8. The computing device of claim 6, wherein calculating a correlation between the plurality of electrical field values and the plurality of efficacy values comprises calculating a correlation coefficient for the plurality of electric field values and the plurality of efficacy values.

9. The computing device of claim 6, wherein generating the cortex TMS treatment atlas based on the plurality of correlation values comprises generating a color coded image of a cortex in which each of a plurality of colors represents a specific correlation value.

10. The computing device of claim 6, configured to carry out further actions comprising: obtaining an image of the cortices of the plurality of patients;

computing coregistration matrices between the cortices of the plurality of patients; creating a normalized image of a cortex based on the coregistration matrices, wherein generating a cortex TMS treatment atlas based on the plurality of correlation values comprises plotting correlation coefficients on a template cortex image.

11. A non-transitory computer-readable medium having stored thereon computer- executable instructions for carry out a method for generating a cortex transcranial magnetic stimulation (TMS) treatment atlas, the method comprising:

determining an electric field induced by TMS of a location of a cortex of each of a plurality of patients, resulting in a plurality of electric field values;

determining a treatment efficacy for each of the plurality of patients, resulting in a plurality of efficacy values;

calculating a correlation between the plurality of electrical field values and the plurality of efficacy values, resulting in a plurality of correlation values comprising a correlation value for each of a plurality of cortical surface locations; and

generating a cortex TMS treatment atlas based on the correlation values.

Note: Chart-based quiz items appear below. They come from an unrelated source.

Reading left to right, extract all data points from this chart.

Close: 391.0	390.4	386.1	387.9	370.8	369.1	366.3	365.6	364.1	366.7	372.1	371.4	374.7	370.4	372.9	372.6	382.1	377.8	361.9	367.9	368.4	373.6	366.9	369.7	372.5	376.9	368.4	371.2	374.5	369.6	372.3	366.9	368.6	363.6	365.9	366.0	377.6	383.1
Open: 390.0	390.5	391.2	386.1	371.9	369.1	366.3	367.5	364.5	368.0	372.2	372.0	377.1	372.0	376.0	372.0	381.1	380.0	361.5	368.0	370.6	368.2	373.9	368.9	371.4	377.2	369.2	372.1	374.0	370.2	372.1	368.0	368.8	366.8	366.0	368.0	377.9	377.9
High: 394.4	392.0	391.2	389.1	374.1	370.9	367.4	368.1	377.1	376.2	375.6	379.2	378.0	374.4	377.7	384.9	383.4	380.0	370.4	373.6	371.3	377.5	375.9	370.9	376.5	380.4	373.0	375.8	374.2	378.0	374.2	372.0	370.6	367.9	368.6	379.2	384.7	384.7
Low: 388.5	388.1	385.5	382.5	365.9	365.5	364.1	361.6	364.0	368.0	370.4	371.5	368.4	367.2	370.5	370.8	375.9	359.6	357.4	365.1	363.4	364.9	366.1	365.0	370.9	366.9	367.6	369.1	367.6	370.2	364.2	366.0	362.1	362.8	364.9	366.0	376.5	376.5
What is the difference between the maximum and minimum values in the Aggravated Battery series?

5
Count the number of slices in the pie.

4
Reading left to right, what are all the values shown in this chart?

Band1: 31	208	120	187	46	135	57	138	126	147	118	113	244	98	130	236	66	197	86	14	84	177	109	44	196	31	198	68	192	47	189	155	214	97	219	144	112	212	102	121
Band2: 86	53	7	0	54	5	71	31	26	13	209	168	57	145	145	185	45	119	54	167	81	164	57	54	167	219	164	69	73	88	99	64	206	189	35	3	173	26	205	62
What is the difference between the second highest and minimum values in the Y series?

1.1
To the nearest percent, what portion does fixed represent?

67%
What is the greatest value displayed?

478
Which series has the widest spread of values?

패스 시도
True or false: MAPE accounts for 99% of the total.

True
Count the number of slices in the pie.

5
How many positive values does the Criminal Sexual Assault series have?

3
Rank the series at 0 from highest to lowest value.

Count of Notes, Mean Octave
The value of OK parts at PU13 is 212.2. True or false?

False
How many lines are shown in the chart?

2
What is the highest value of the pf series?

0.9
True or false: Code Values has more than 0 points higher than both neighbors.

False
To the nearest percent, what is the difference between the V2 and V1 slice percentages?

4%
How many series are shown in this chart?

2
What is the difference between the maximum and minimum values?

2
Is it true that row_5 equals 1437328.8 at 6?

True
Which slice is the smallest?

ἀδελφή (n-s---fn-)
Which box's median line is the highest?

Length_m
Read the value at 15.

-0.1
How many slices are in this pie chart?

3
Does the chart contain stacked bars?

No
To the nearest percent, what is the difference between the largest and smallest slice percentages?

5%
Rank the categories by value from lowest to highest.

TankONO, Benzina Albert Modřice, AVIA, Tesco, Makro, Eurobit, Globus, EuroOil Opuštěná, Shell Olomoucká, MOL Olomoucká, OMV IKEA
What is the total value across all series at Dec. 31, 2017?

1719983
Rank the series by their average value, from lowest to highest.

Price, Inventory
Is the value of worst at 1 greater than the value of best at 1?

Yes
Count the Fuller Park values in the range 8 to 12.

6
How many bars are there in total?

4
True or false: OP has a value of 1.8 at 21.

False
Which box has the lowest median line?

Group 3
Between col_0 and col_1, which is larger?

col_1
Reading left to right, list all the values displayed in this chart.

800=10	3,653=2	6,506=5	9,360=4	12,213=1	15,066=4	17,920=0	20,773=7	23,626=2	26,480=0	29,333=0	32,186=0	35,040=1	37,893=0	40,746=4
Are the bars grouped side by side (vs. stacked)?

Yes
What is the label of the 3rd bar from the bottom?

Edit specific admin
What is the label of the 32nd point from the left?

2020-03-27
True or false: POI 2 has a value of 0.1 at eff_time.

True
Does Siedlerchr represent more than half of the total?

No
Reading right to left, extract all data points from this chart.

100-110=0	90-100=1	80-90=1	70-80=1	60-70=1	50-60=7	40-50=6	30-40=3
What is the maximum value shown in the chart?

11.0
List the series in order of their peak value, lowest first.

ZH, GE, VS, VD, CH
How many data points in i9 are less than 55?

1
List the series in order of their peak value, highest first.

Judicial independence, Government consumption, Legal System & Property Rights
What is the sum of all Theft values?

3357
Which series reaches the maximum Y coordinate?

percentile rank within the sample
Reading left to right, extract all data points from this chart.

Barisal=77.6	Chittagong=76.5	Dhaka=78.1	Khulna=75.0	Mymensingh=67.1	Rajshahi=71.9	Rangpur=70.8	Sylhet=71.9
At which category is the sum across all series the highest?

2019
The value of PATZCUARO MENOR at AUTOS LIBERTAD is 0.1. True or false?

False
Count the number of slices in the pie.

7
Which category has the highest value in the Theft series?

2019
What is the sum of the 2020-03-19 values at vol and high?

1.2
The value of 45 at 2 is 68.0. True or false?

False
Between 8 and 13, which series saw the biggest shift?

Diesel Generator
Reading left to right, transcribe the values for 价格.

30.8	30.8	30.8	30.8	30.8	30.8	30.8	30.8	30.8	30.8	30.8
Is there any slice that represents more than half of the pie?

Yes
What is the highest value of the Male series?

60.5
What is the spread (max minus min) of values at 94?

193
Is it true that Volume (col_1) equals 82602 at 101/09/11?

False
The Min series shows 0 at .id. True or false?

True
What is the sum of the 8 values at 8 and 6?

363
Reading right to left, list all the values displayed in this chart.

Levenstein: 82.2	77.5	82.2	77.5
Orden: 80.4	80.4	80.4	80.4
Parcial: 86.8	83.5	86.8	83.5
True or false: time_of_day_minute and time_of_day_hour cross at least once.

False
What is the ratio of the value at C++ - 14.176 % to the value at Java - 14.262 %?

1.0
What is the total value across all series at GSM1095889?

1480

12. The computer-readable medium of claim 11 , wherein determining a treatment efficacy for each of the plurality of patients comprises determining a percentage of clean drug tests for each of the plurality of patients.

13. The computer-readable medium of claim 11, wherein calculating a correlation between the plurality of electrical field values and the plurality of efficacy values comprises calculating a correlation coefficient for the plurality of electric field values and the plurality of efficacy values.

14. The computer-readable medium of claim 11, wherein generating the cortex TMS treatment atlas based on the plurality of correlation values comprises generating a color coded image of a cortex in which each of a plurality of colors represents a specific correlation value.

15. The computer-readable medium of claim 11 , further comprising:

obtaining an image of the cortices of the plurality of patients;

computing coregistration matrices between the cortices of the plurality of patients; wherein generating a cortex TMS treatment atlas based on the correlation value comprises plotting the plurality of correlation values on a template image.